Text section ▸
By TOM MAY
August 22. It is the 234th day of the year. There are 131 days remaining until the end of the year. There are 126 more shopping days until Christmas. There are 101 days until Indiana does not play Kentucky in college basketball.
During the years, Aug. 22 became the birth date for The Food Network’s Giada DeLaurentiis and Mary Tyler Moore’s best friend Valerie Harper. It is the birthdate for famed NFL coach Bill Parcells and Boston’s Hall of Fame outfielder Carl Yastrzemski.
American singer-songwriter Tori Amos was born on this day, as was French composer Claude Debussy. Science fiction and fantasy author Ray Bradbury called Aug. 22 his birthday, as did playwright James Kirkwood, Jr.
As the sun peeked above the plain on Aug. 22, 1956, about a thousand residents awakened in a sleepy berg in Oklahoma on scenic U.S. Route 66 eager to find their morning paper. Commerce had no newspaper of its own, but its connection to the stories of the outside world was printed in the News-Record, a daily trucked in from nearby Miami, Okla.
The front pages of the newspaper might well have been void of any ink, for everyone in Commerce thumbed quickly past them to the pages containing the real news of the day, coverage of America’s Favorite Pastime.
The Yankees had opened a series in the Bronx against the Cleveland Indians. Future Hall of Famer Herb Score had shut out the boys in pinstripes 3-0, but Commerce’s own center fielder, Mickey Mantle, had managed to get a hit as he chased baseball’s elusive batting prize, the Triple Crown.
Elbows leaned against the Coca-Cola machine outside of Commerce’s only gasoline station, a locally owned Conoco franchise. Could Mantle actually end up leading the American League in batting average, home runs, and runs batted in? Would the Yankees go on to win another World Series? Might Mickey be the star?
Smiles creased their faces as they recalled the high school Mantle who played circles around all the other boys.
Today in that same Oklahoma village, the population has burgeoned to around 2,500 residents. Famed highway Route 66 still flows through the middle of the town. The News-Record is still brought in by truck and still carries the baseball scores, although technology has provided more connections with the outside world than just the paper. And today, in that same Oklahoma village, the thoughts and attention of the citizens are again focused on a baseball player.
Flowers, Australian flags and small picket signs pepper the road side where a senseless shooting had taken place. Christopher Jones, a catcher for East Central University Tigers’ baseball team, was gunned down by three youth, two under the age of 17, as he was jogging.

Task to carry out ▸ In the August 22 column, which pitcher shut out the Yankees 3-0 in the series opener against the Cleveland Indians? The rows that follow come from a different source than the text.

Data provided ▸

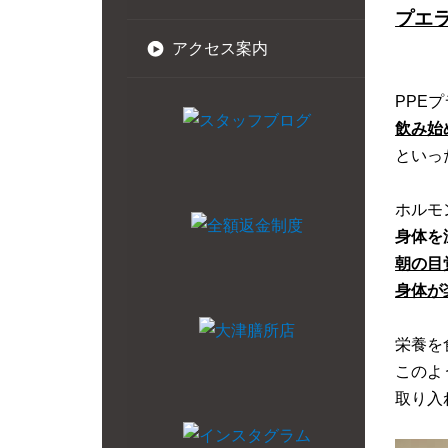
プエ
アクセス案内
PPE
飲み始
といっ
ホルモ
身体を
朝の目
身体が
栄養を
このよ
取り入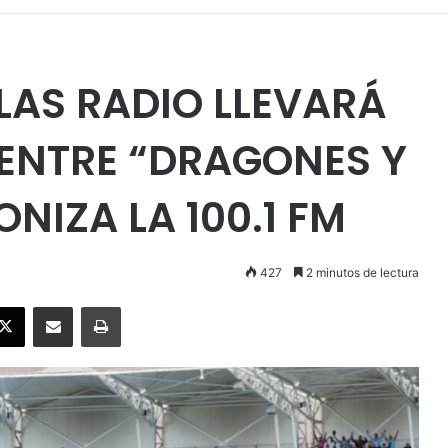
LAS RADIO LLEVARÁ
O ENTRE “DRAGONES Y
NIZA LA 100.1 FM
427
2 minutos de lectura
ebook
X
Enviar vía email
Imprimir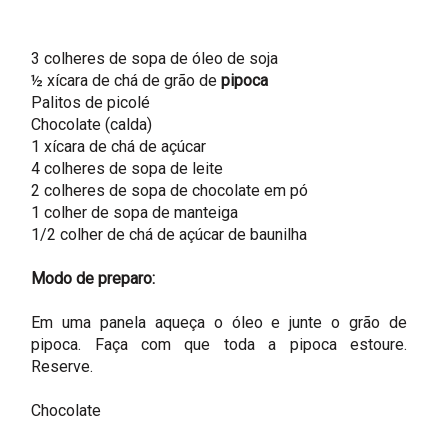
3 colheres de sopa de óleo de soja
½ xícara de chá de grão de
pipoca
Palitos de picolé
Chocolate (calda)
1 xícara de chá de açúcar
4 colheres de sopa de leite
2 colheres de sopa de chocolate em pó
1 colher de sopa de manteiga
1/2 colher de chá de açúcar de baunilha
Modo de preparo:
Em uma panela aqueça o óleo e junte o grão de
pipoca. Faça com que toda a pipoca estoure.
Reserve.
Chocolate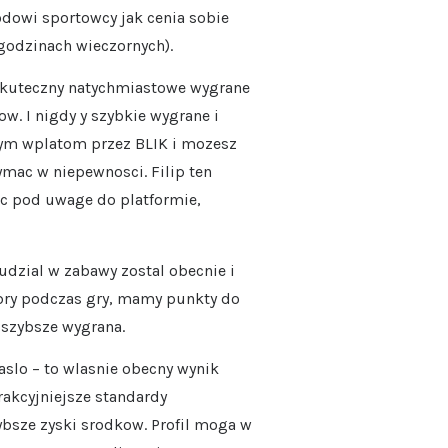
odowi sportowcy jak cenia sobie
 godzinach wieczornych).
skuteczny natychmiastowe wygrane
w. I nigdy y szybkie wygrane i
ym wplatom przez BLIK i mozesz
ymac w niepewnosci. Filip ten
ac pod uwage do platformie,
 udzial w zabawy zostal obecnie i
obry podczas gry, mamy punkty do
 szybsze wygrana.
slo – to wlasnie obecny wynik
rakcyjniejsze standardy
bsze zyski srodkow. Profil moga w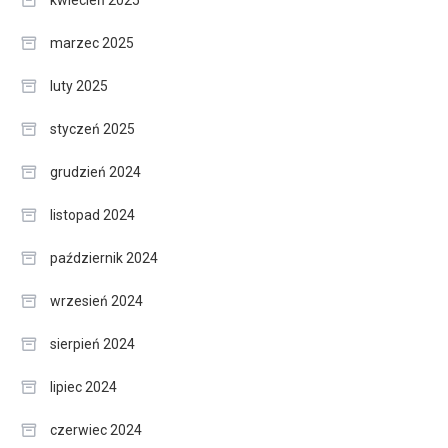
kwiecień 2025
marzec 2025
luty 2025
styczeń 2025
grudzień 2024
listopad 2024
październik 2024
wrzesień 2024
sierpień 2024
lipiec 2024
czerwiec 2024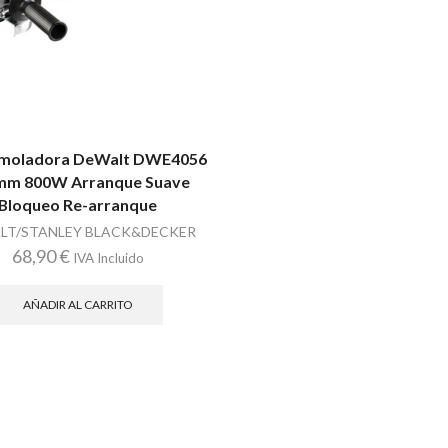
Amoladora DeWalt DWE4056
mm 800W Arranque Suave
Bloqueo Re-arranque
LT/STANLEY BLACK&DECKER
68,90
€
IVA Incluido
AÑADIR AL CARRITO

Response to this exercise ▸ Herb Score